Stored data
=== Begin Enclosure ===

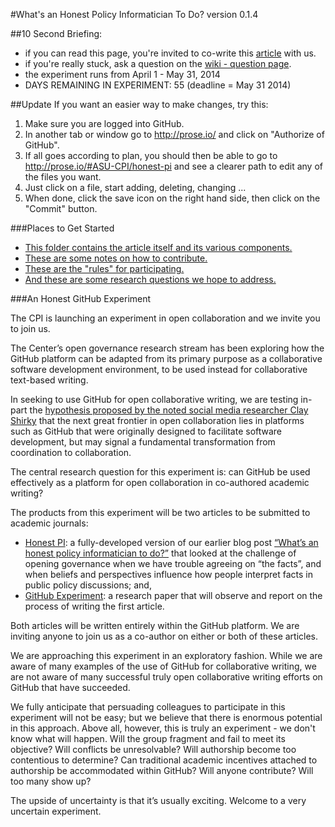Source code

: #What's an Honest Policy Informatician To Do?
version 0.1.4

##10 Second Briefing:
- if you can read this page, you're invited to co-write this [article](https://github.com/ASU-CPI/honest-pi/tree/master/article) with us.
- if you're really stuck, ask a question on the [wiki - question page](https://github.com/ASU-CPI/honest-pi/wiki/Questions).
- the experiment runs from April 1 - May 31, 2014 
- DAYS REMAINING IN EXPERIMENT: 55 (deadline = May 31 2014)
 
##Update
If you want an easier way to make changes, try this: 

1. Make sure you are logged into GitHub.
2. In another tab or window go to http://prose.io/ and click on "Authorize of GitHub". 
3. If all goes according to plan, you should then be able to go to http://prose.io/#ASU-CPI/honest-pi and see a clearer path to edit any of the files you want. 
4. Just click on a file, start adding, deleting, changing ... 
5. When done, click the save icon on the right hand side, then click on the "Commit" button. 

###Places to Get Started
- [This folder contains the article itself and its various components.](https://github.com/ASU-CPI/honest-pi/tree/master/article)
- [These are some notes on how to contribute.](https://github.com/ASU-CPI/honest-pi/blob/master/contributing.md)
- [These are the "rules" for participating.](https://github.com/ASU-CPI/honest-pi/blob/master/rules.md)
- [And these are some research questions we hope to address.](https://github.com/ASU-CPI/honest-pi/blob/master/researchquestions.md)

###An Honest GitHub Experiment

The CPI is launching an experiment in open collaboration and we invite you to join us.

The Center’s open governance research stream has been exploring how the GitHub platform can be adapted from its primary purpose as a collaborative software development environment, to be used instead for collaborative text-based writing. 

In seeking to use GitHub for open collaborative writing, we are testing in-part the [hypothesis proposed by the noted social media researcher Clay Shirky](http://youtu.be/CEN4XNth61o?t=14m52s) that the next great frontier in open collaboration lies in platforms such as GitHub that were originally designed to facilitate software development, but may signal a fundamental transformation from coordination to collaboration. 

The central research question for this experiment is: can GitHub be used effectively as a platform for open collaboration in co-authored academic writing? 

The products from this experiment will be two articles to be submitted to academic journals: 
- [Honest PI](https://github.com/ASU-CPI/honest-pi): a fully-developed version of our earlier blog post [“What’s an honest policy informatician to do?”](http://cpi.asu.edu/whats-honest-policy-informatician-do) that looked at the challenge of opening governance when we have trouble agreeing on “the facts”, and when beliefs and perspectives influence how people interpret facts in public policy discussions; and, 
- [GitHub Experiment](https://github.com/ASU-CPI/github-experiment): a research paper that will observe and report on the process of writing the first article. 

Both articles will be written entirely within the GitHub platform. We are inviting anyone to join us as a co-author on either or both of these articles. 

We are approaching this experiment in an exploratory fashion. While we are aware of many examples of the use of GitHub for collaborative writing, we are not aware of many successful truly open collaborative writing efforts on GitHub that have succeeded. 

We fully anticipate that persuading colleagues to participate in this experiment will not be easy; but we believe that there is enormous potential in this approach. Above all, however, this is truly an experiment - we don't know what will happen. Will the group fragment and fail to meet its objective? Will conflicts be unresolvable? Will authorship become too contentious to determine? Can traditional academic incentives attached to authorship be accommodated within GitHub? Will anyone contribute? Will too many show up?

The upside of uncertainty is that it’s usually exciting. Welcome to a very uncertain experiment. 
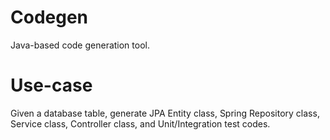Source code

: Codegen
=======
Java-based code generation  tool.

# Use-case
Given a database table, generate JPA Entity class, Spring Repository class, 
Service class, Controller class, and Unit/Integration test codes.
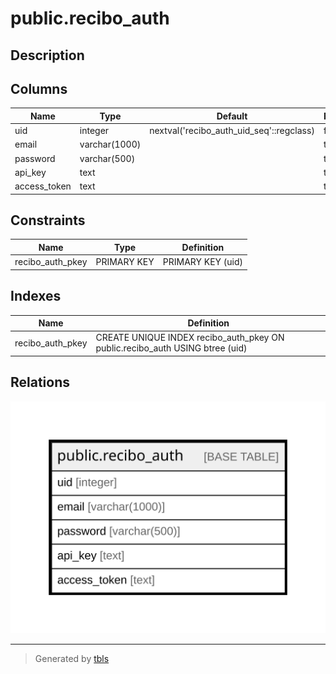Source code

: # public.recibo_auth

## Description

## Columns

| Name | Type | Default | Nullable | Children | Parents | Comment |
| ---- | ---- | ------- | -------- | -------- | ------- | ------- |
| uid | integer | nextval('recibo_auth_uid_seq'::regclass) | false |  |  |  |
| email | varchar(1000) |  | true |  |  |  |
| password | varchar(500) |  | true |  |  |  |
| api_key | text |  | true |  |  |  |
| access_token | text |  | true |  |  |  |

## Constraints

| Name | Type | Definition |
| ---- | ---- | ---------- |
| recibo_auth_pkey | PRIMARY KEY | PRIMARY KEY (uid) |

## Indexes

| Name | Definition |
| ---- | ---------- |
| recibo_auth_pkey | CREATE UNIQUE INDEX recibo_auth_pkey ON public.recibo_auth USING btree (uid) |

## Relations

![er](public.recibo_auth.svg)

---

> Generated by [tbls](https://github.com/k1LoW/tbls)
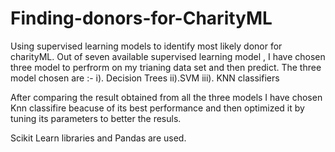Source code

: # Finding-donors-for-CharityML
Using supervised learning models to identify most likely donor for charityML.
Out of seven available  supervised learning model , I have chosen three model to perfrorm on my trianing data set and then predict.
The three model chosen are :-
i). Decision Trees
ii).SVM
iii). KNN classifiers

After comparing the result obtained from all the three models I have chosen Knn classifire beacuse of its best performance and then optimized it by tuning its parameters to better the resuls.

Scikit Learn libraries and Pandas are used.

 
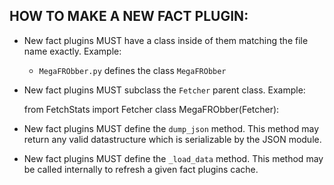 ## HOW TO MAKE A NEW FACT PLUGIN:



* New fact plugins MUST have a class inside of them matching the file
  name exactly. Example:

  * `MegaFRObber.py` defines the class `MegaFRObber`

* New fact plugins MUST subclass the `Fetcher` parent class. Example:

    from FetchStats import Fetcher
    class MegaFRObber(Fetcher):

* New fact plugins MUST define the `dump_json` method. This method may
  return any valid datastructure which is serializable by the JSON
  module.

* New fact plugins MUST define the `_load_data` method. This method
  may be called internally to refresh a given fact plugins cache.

=== End Enclosure ===

The problem
Return only the lines running from the top of the data to the line that holds "The CPI is launching". Include both of those lines, but skip the pictures.

Completed exercise
Source code

: #What's an Honest Policy Informatician To Do?
version 0.1.4

##10 Second Briefing:
- if you can read this page, you're invited to co-write this [article](https://github.com/ASU-CPI/honest-pi/tree/master/article) with us.
- if you're really stuck, ask a question on the [wiki - question page](https://github.com/ASU-CPI/honest-pi/wiki/Questions).
- the experiment runs from April 1 - May 31, 2014 
- DAYS REMAINING IN EXPERIMENT: 55 (deadline = May 31 2014)
 
##Update
If you want an easier way to make changes, try this: 

1. Make sure you are logged into GitHub.
2. In another tab or window go to http://prose.io/ and click on "Authorize of GitHub". 
3. If all goes according to plan, you should then be able to go to http://prose.io/#ASU-CPI/honest-pi and see a clearer path to edit any of the files you want. 
4. Just click on a file, start adding, deleting, changing ... 
5. When done, click the save icon on the right hand side, then click on the "Commit" button. 

###Places to Get Started
- [This folder contains the article itself and its various components.](https://github.com/ASU-CPI/honest-pi/tree/master/article)
- [These are some notes on how to contribute.](https://github.com/ASU-CPI/honest-pi/blob/master/contributing.md)
- [These are the "rules" for participating.](https://github.com/ASU-CPI/honest-pi/blob/master/rules.md)
- [And these are some research questions we hope to address.](https://github.com/ASU-CPI/honest-pi/blob/master/researchquestions.md)

###An Honest GitHub Experiment

The CPI is launching an experiment in open collaboration and we invite you to join us.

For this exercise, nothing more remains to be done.